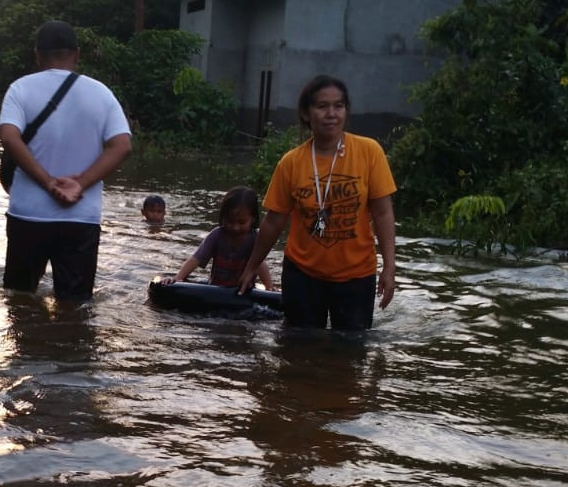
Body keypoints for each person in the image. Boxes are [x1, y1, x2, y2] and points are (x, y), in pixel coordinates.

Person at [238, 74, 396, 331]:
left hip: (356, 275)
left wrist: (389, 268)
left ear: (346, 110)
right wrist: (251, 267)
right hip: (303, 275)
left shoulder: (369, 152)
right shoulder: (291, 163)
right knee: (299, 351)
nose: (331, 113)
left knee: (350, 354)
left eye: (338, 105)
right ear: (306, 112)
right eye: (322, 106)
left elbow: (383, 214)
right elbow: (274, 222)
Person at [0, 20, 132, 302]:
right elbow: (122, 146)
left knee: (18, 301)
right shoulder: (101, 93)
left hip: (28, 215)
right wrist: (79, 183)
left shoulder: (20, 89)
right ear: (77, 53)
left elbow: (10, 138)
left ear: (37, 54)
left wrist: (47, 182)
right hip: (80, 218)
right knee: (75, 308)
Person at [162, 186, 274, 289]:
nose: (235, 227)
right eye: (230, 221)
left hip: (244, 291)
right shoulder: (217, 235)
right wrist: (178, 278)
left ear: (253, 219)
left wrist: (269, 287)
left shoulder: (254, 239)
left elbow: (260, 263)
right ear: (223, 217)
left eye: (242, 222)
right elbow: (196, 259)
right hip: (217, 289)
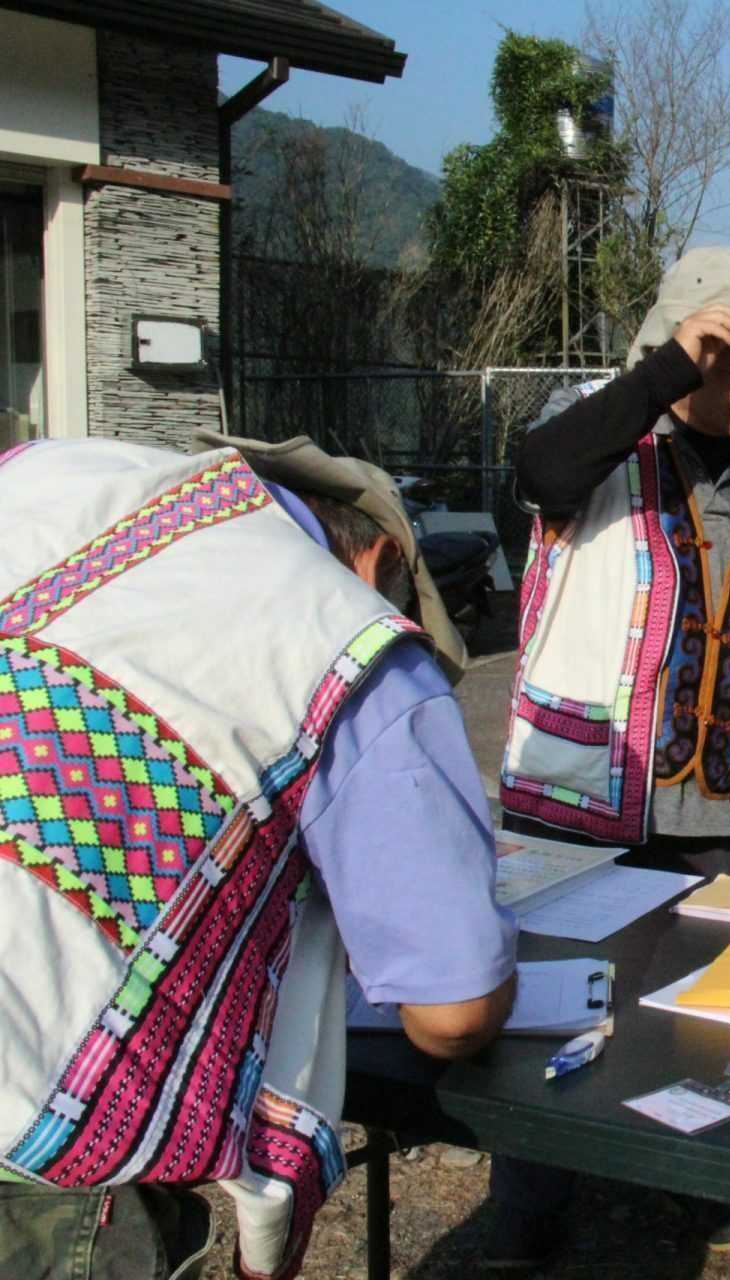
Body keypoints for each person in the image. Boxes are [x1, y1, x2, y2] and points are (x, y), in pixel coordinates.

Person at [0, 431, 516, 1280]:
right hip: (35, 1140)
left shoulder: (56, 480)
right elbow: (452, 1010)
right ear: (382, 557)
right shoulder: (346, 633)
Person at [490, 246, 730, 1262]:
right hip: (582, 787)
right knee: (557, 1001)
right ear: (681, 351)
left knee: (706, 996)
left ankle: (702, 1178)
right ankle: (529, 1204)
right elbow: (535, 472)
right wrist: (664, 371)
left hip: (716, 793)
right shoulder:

----------

### Task goal
Set down word for word the lines from the first entry through the line with "left eye: (338, 105)", both included, omitting pictures.

### Answer area
Body keypoints for each person in the image. Boxes are [x1, y1, x2, y2] and points are (x, y), in pixel coordinates.

Person at [238, 74, 396, 331]:
left hip: (356, 275)
left wrist: (389, 268)
left ear: (346, 110)
right wrist: (251, 267)
right hip: (303, 275)
left shoulder: (369, 152)
right shoulder: (291, 163)
right knee: (299, 351)
nose: (331, 113)
left knee: (350, 354)
left eye: (338, 105)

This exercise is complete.